About the dataset

Question

About the dataset

slacklife opened this issue 4 years ago · comments

Hi @yl-1993, really an amazing work!
I have some questions about the dataset.
In https://github.com/yl-1993/learn-to-cluster/blob/master/DATASET.md

Is the feature of ms1m_part1.tar.gz
extracted with the resnet50_part0_train.pth.tar ?
What is the training data of the model resnet50_part0_train.pth.tar. Are they the Images of part0_train.bin?
If the pretrained model is trained with the images of part0_train.bin, and then train clustering on the part1_train.bin, What if I use a model to extrace feature which is trained by other images set and then use that feature to train clustering?

Thanks!

Lei Yang · Answer 1 · Sat Aug 08 2020 01:45:43 GMT+0800 (China Standard Time)

Hi @slacklife , thanks for checking out our work.

Yes, all the features, from part0 to part9, are extracted with the same model trained on part0.
The training data is part0. We first train on part0 to get a model and then use the model to extract features for part0.
Yes. For our experiments, we want to re-use the annotated data, and thus we use the labeled data to train both feature extractor and clustering model. It indicates that we can discover more knowledge from the same amount of training data. And I think it will get better results by using separated data for training feature extractor and clustering model. Using separated data will help to reduce the statistical gap of edge similarities between training and testing, otherwise the edge similarities on training graphs is much higher than testing graphs. (Actually I have received some emails about trying similar ideas and they seemed to work well.)

Howard · Answer 2 · Tue Aug 11 2020 11:08:28 GMT+0800 (China Standard Time)

Hi, many thanks for your reply !
I still have another question want to figure out.

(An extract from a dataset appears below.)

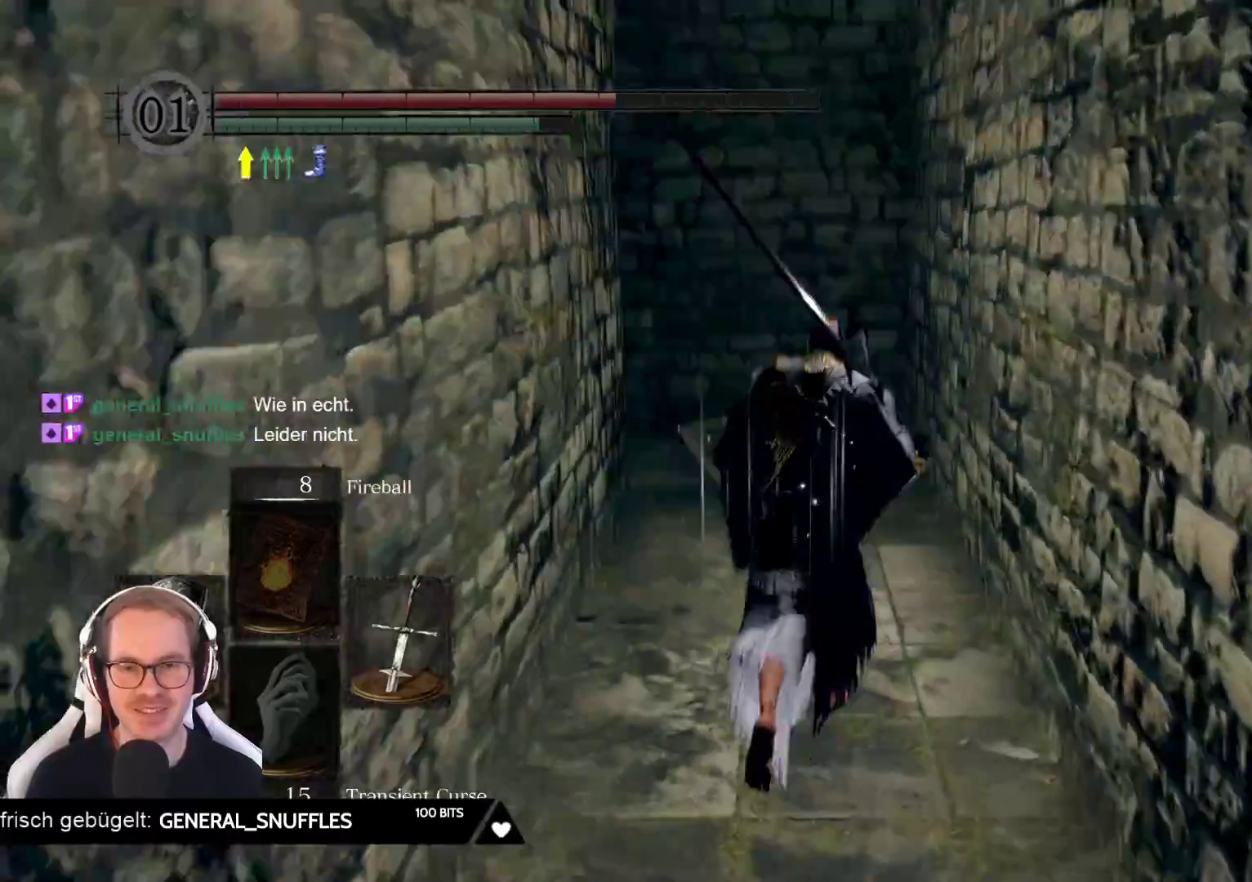
{"buttons": [], "left_stick": "up", "right_stick": "left", "events": [[150, "right_stick", "center"], [500, "right_stick", "left"]]}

HFsoftmax is designed for massive classification and HFsoftmax's result is slightly lower than full softmax in table1 of paper.
There are only about 8.6K identities in part0, not as many as 100K identities in full Celeb-1M and 672K identities in MegaFace. Why do you use hfsoftmax to train resnet50_part0_train.pth.tar instead of the full softmax or cos face(I found there is the cos face classifier implementation in hfsoftmax) ? These method maybe get a better result.

Lei Yang · Answer 3 · Wed Aug 12 2020 16:55:40 GMT+0800 (China Standard Time)

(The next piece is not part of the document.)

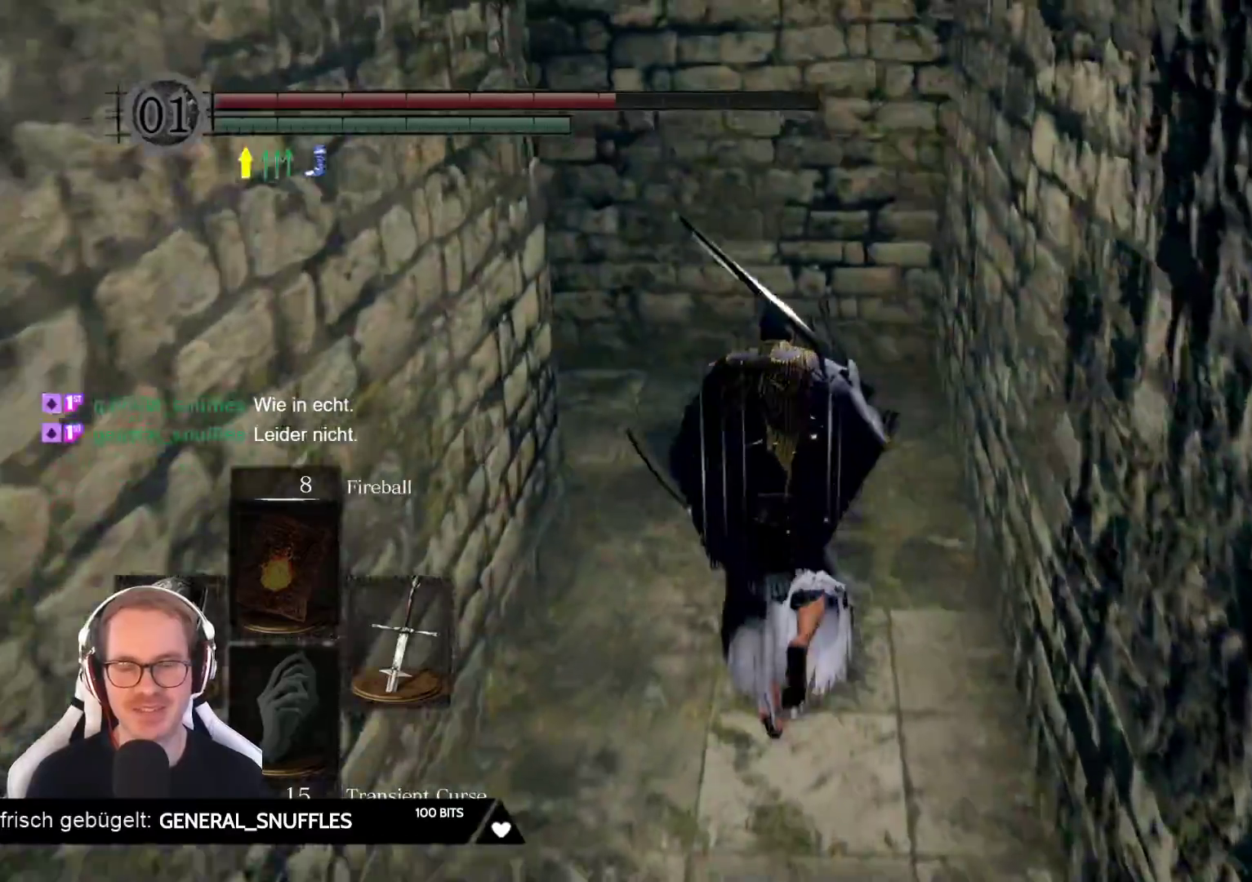
{"buttons": [], "left_stick": "up", "right_stick": "left", "events": []}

@slacklife You are right. Actually, to avoid interference from irrelevant factors, we use the full softmax for training instead of hfsoftmax and CosFace. To be more clear, we mentioned hfsoftmax here only to use the shared code for face recognition.

Another paper from our group, CDP, has studied the influence of models trained with different losses. It shows that better initial model often lead to better clustering results.

Carrie Hou · Answer 4 · Tue Dec 01 2020 17:16:25 GMT+0800 (China Standard Time)

Hi, @slacklife Could you unzip the file “resnet50_part0_train.pth.tar”

Lei Yang · Answer 5 · Wed Dec 02 2020 12:10:30 GMT+0800 (China Standard Time)

Hi @houguanqun, please refer to the discussion of pretrained model in #75.